→ **Exercise directions**
Find every line below where the word "Normal" occurs. Then say how many there are, giving only the number.
==== Recorded information ====
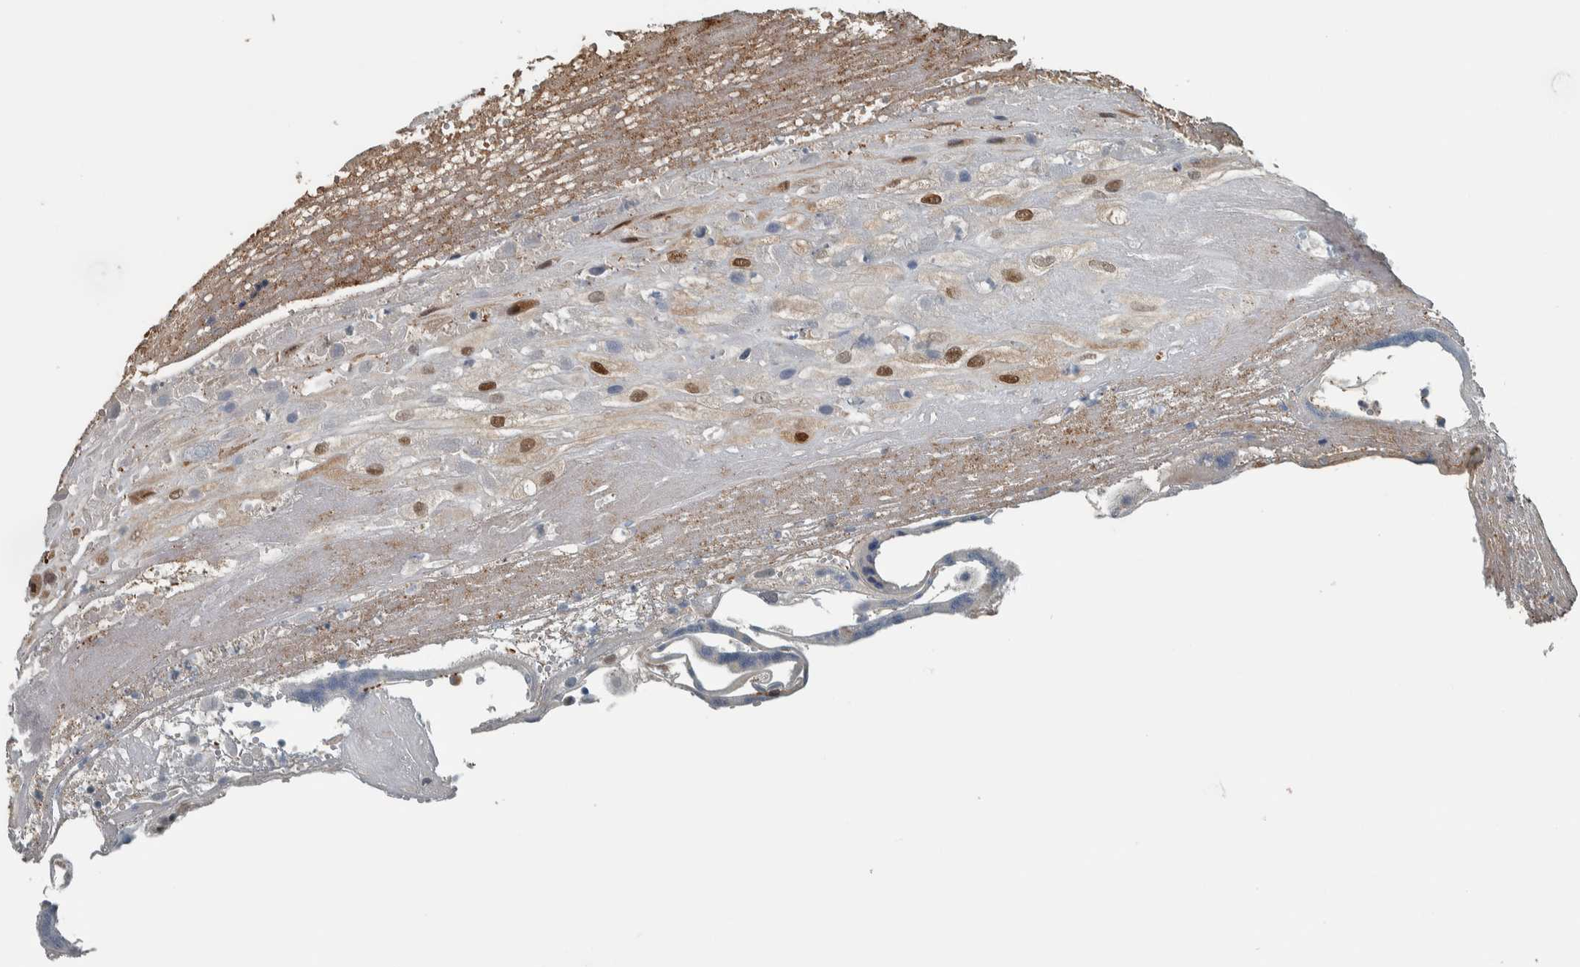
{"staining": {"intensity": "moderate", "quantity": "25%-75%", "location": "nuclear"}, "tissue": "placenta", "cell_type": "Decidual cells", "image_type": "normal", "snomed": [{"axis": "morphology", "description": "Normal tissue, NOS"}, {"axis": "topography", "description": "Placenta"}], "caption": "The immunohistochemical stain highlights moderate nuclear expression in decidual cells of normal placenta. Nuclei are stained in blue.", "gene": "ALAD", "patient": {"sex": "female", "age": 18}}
====
==== Recorded information ====
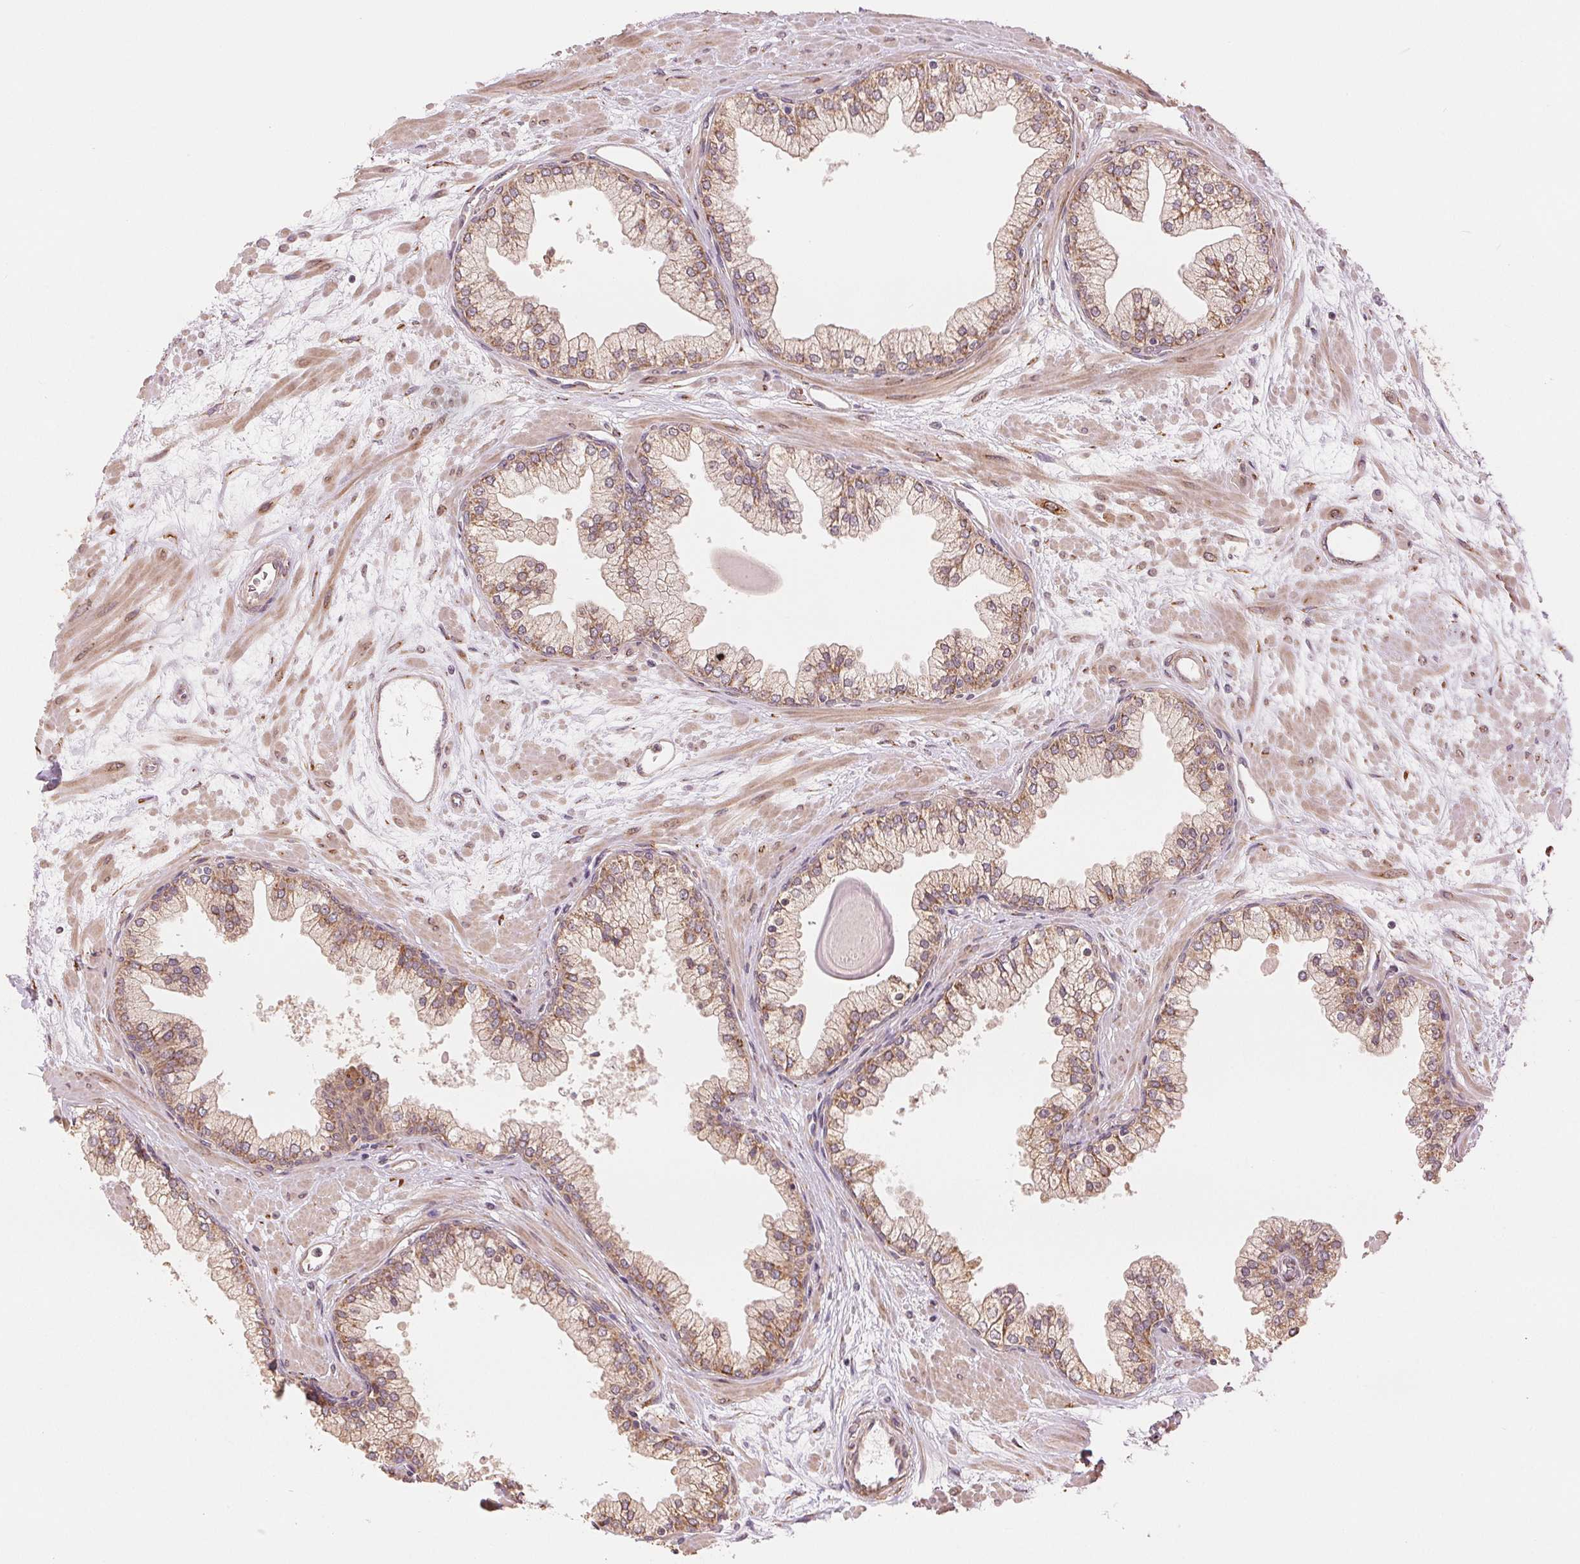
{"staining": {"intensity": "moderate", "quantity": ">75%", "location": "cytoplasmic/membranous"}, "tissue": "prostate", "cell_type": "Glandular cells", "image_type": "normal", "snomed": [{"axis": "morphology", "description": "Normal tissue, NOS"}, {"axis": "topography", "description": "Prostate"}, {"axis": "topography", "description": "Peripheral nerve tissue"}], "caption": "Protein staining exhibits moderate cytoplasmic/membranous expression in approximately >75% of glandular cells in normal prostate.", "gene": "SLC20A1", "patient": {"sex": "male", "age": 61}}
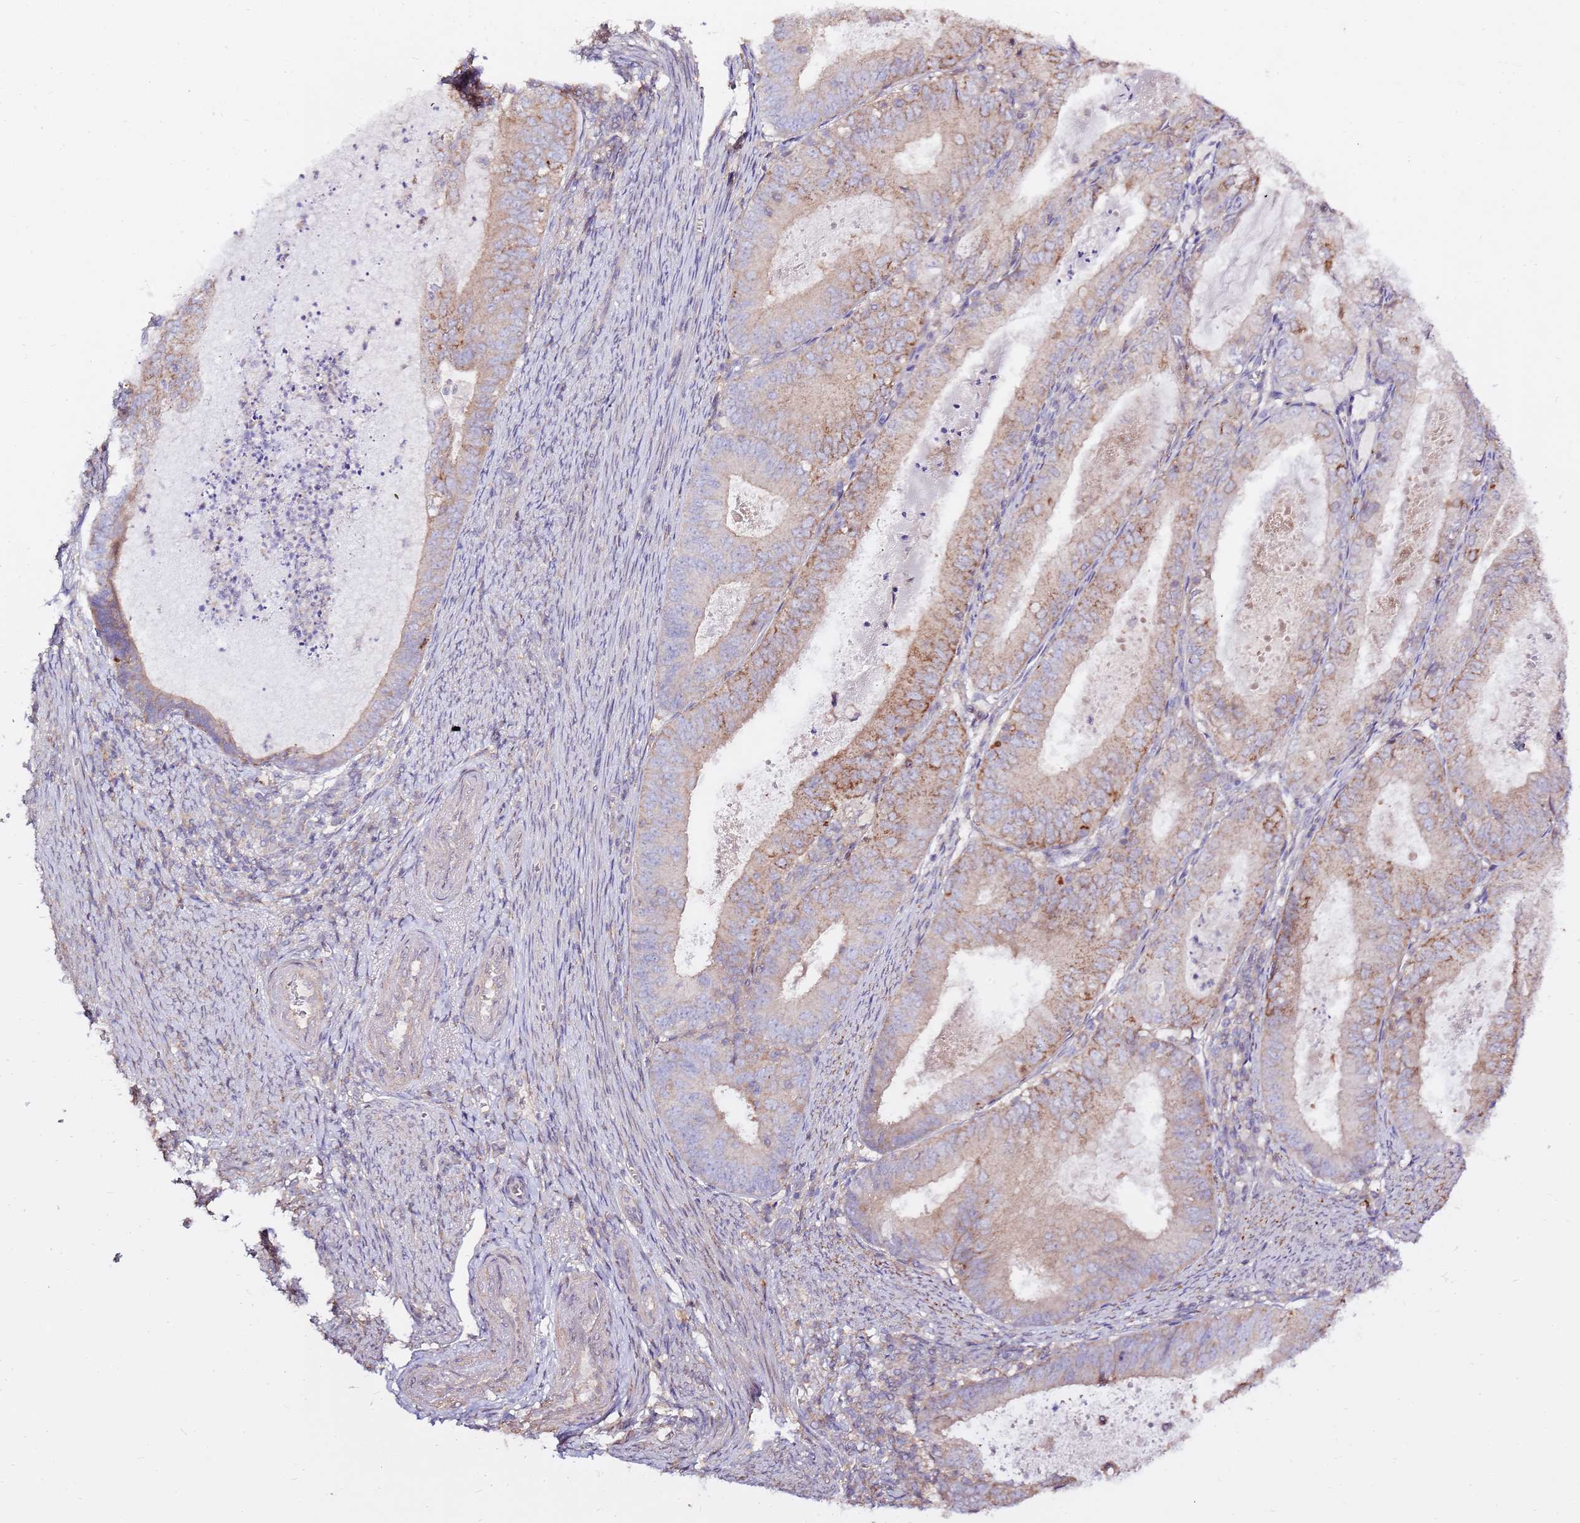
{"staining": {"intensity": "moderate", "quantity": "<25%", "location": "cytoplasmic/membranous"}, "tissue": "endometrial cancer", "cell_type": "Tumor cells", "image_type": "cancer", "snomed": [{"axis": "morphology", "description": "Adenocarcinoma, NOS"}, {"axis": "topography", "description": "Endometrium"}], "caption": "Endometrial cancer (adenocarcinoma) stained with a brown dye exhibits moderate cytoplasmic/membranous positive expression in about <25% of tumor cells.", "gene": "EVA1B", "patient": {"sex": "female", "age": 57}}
====
==== Recorded information ====
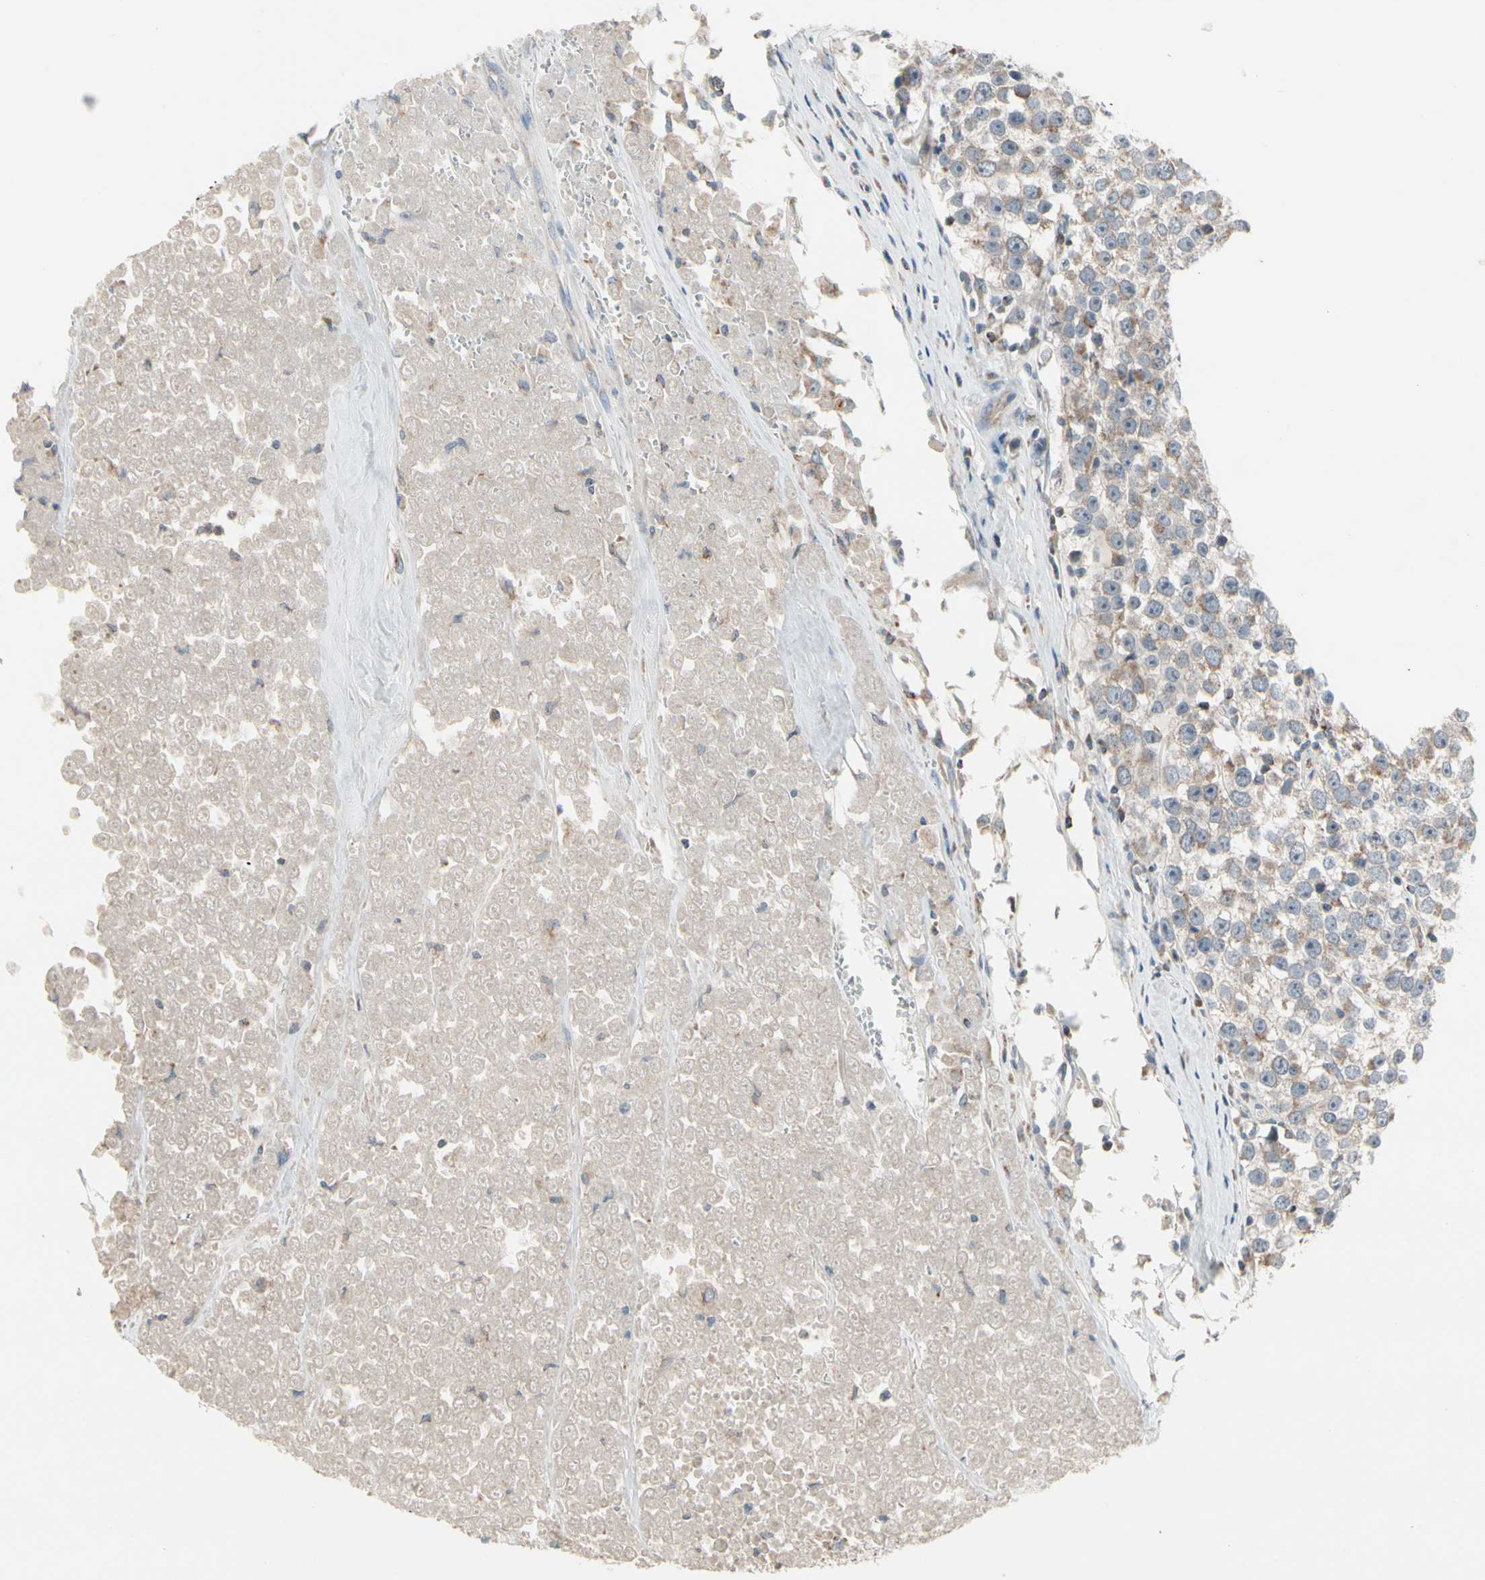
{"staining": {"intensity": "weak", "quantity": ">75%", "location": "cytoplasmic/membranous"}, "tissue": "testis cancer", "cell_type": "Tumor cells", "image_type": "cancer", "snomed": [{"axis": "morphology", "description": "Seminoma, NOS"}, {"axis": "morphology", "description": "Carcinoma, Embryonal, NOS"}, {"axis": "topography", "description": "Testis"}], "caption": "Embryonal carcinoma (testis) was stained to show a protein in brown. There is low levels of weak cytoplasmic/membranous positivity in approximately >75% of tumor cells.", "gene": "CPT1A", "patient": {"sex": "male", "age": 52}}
====
→ **Answer space**
2